Sunday, November 30, 2008

Legislators taking hard look at oil trading

Democrats, who led the charge for increased oil market regulation, will return to Washington in the new year with solid majorities in Congress, a friendly White House and the determination to tighten regulation across America's financial markets. They will likely take another look at oil.

"This will remain an issue," said Sen. Byron Dorgan, D-N.D., who introduced oil market legislation this year. "Because when the price of oil has gone from $50 to $147 and back, it's clear to me and everyone else that this has nothing to do with supply and demand. It has to do with speculation."

In addition, the investment banks that have opposed oil market regulations in the past have far less clout than before.

"The banks are in a much weaker position right now, and they were the ones really fighting this," said Tyson Slocum, director of the energy program at the Public Citizen watchdog group.

President-elect Barack Obama even made cracking down on oil speculation part of his energy platform during the campaign. But he offered few specifics and gave the issue far less attention than he gave to renewable power and alternative fuels.

Among possible changes, Congress may try to assert more authority over unregulated oil swaps that don't take place on any formal market. Limits on the number of oil contracts a speculator can hold could be extended to cover those swaps as well as trading on electronic exchanges and overseas markets.

There's still disagreement over how much speculators influence oil's price.
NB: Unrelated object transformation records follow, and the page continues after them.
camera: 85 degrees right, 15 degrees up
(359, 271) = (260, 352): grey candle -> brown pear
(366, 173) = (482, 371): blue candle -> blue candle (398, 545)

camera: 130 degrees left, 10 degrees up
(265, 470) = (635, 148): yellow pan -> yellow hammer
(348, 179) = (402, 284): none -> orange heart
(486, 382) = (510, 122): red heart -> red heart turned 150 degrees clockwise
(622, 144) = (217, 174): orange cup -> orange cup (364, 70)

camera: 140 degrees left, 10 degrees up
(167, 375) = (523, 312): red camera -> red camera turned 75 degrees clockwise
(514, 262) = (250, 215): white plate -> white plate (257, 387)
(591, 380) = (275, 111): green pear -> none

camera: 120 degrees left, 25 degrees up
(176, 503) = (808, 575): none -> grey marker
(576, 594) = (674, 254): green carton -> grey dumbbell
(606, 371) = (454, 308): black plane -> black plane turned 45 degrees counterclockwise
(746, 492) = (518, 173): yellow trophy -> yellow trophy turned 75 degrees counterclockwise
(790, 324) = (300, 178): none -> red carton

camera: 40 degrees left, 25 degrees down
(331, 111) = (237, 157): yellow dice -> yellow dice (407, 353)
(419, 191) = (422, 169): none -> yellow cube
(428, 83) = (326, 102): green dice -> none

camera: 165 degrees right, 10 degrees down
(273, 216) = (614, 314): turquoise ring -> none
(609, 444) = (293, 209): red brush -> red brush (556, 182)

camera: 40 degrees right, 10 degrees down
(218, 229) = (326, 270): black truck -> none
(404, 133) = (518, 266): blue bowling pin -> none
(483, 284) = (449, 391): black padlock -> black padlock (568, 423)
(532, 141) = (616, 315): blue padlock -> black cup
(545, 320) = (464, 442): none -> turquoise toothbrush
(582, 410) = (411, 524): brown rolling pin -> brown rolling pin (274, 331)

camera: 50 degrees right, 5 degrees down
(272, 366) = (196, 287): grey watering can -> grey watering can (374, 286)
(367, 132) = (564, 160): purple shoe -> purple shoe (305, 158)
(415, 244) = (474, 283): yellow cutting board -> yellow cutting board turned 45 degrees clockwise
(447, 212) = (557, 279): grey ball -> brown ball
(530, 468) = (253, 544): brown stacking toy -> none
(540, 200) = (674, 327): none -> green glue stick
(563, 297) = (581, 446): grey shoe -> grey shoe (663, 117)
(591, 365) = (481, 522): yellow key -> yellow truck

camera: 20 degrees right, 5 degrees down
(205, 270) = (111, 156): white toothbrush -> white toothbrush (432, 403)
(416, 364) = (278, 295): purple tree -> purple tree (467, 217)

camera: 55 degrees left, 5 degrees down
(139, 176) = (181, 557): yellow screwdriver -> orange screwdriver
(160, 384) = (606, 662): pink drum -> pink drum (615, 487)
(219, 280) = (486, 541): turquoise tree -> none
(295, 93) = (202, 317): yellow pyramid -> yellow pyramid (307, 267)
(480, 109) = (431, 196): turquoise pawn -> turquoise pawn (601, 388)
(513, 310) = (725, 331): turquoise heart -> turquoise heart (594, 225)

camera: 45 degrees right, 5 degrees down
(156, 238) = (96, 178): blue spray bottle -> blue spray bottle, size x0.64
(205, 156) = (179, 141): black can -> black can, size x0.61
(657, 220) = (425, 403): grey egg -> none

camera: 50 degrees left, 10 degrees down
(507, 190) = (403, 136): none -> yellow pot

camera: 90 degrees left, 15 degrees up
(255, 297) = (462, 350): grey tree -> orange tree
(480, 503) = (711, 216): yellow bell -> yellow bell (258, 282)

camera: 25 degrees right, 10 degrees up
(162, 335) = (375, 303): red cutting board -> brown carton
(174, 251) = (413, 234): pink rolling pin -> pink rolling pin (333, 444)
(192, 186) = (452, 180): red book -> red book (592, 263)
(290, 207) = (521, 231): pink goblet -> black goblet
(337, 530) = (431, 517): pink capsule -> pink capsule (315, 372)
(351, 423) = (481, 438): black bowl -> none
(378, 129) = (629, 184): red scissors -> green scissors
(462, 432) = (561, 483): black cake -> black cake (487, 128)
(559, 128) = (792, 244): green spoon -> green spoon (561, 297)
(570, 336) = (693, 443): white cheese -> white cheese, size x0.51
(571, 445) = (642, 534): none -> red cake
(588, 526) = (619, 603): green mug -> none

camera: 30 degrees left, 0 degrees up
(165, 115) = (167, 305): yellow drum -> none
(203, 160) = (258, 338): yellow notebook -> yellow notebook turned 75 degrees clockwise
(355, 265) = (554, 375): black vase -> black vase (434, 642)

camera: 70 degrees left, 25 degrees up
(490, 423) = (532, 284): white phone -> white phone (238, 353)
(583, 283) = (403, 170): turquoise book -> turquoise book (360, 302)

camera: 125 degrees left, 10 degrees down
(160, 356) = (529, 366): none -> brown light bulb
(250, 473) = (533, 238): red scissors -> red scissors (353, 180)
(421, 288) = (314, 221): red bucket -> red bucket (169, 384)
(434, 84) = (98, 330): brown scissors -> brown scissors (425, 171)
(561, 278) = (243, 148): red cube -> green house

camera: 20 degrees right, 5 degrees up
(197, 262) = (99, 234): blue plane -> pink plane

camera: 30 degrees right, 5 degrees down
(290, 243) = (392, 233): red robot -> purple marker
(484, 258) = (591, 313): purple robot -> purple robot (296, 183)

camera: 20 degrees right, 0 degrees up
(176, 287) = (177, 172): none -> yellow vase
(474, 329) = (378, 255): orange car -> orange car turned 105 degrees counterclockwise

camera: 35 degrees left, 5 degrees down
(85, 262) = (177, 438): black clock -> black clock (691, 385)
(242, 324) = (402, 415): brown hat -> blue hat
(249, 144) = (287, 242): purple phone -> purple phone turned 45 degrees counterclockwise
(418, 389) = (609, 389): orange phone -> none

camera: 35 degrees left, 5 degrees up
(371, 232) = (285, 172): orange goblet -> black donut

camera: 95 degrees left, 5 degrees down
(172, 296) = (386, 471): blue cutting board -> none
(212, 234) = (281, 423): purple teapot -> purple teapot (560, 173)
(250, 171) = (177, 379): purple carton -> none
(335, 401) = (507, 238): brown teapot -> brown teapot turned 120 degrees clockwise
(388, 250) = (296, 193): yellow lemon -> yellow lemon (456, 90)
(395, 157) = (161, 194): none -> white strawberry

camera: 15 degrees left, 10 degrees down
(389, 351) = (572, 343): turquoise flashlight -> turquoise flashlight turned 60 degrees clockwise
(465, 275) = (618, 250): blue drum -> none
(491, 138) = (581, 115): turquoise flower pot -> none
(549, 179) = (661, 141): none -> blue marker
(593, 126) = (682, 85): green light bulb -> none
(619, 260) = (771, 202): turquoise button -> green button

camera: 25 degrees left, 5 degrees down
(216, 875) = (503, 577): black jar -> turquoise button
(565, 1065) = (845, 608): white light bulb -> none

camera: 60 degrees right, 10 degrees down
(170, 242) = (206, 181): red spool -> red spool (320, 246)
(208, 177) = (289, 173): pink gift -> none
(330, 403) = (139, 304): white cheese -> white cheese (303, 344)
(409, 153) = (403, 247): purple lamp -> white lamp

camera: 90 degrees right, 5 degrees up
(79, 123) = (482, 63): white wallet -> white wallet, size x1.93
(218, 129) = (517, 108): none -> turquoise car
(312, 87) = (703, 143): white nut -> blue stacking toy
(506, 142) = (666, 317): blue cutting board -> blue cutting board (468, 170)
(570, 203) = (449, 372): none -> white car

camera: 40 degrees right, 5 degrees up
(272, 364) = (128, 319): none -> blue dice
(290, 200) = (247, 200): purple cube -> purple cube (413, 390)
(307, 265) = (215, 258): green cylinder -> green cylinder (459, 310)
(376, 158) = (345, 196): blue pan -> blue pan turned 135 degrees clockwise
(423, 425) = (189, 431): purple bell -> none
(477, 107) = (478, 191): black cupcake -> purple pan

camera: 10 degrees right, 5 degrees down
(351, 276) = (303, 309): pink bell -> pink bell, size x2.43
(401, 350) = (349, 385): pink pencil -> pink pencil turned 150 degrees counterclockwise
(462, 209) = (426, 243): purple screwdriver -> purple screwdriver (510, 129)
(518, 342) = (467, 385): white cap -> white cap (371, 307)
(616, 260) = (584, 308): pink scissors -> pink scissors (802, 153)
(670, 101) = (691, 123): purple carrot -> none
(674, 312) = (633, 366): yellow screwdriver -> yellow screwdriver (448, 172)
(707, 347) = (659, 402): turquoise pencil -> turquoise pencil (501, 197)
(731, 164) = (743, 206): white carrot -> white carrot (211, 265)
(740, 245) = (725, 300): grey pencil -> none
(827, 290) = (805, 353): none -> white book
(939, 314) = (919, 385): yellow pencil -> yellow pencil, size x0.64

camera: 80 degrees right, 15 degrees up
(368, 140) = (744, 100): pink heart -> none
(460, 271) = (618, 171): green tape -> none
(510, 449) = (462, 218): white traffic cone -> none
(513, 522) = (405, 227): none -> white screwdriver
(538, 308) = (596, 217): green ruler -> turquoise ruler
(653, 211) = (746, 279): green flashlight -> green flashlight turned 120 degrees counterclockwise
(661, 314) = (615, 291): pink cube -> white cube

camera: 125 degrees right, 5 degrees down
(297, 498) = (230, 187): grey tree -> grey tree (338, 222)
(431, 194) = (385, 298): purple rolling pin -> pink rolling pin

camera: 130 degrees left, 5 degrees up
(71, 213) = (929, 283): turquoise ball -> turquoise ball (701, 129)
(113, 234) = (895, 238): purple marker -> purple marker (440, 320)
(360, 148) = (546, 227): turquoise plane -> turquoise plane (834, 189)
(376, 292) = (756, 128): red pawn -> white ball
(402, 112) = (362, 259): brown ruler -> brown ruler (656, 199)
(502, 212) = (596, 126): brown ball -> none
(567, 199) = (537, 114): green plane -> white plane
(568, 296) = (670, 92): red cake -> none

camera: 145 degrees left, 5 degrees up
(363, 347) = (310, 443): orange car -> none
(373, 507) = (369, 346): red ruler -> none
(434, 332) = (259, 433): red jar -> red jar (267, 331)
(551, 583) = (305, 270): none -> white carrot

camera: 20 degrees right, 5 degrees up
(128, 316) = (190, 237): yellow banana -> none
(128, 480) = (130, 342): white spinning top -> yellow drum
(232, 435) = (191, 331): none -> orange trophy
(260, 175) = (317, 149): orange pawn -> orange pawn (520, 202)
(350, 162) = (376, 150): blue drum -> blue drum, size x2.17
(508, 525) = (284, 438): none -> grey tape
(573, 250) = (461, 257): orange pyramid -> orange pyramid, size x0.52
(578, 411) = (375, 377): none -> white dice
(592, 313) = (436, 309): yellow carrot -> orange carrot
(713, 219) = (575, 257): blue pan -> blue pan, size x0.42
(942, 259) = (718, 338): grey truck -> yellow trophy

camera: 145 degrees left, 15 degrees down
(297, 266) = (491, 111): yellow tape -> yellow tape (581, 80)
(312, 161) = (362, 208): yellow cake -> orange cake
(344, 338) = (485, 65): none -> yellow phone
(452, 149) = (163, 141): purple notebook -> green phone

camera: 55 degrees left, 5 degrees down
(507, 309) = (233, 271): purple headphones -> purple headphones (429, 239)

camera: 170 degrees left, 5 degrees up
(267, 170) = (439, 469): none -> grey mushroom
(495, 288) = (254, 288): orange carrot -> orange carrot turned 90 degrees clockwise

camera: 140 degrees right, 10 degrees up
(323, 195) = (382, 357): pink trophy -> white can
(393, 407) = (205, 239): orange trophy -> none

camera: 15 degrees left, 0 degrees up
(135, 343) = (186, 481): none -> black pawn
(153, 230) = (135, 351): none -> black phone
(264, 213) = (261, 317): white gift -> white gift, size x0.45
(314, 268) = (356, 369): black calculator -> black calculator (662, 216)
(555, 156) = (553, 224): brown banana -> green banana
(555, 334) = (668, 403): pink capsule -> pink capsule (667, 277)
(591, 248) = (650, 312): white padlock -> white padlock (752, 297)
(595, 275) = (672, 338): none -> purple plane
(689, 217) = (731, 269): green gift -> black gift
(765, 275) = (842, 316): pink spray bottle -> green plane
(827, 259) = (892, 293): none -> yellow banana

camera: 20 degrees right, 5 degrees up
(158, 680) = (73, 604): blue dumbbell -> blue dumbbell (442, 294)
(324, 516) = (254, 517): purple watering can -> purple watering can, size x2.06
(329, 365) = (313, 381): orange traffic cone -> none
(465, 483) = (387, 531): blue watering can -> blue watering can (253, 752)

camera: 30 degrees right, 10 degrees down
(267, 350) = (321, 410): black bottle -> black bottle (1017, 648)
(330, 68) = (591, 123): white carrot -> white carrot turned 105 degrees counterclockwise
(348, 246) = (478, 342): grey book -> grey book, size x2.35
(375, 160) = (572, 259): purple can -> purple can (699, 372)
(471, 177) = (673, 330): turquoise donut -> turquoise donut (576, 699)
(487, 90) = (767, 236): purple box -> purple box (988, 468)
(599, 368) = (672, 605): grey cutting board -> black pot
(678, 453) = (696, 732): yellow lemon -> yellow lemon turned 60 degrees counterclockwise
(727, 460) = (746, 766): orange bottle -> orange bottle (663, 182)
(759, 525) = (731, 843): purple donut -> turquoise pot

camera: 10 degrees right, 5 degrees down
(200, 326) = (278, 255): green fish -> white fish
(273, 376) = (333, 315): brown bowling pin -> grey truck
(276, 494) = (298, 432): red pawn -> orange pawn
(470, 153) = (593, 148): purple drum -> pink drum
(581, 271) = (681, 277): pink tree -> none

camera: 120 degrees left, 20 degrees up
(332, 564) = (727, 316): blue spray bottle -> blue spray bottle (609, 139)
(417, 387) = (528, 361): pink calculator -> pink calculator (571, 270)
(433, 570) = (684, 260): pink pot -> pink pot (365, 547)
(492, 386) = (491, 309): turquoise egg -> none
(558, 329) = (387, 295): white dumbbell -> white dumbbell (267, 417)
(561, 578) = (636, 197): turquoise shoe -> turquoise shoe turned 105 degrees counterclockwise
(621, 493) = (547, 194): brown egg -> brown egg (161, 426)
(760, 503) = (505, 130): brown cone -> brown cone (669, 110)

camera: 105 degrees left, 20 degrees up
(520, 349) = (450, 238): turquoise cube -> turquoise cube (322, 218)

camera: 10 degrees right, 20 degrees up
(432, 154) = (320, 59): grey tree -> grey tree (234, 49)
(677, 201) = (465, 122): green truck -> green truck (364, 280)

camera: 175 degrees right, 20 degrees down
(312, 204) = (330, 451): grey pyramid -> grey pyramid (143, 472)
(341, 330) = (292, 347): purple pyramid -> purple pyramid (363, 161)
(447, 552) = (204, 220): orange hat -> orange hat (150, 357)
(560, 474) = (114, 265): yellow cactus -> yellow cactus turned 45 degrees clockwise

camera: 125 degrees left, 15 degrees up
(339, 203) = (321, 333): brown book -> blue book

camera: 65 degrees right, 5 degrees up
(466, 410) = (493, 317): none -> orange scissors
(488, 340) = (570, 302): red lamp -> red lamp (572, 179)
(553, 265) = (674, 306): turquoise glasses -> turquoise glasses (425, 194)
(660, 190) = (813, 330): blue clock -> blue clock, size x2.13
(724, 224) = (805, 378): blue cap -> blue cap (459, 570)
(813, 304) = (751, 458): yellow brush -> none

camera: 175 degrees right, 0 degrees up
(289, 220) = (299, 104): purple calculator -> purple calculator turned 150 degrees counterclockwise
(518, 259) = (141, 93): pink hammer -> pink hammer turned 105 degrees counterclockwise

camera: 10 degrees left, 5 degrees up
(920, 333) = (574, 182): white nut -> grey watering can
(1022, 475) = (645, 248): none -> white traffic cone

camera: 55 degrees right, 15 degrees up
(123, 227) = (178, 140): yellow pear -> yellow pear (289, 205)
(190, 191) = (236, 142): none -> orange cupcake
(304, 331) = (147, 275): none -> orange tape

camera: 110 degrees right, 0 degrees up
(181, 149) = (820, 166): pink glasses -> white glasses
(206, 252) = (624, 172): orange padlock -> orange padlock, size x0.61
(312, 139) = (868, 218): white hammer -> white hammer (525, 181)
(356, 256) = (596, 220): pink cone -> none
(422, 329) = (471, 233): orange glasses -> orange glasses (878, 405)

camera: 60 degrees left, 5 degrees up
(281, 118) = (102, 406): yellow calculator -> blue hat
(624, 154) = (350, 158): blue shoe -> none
The Commodity Futures Trading Commission, a federal agency that regulates much of the American oil market, tends to downplay the role of speculators. A commission task force concluded that the tight worldwide balance between petroleum supply and demand caused the price spike, not speculators.

Plenty of oil analysts disagree. Many factors helped shove prices higher, including the growth of China's economy and the decline of the American dollar. But oil kept rising even as gasoline sales fell in the United States, the world's largest oil consumer. That wouldn't have happened if supply and demand really were driving the market, many analysts say.

"The entire move from $70 (per barrel) to $147 was people fleeing the dollar and looking at oil as an asset class," said Amy Myers Jaffe, an energy research fellow at Rice University's Baker Institute. "It was speculators, so when they exited the market, we went right back to $70."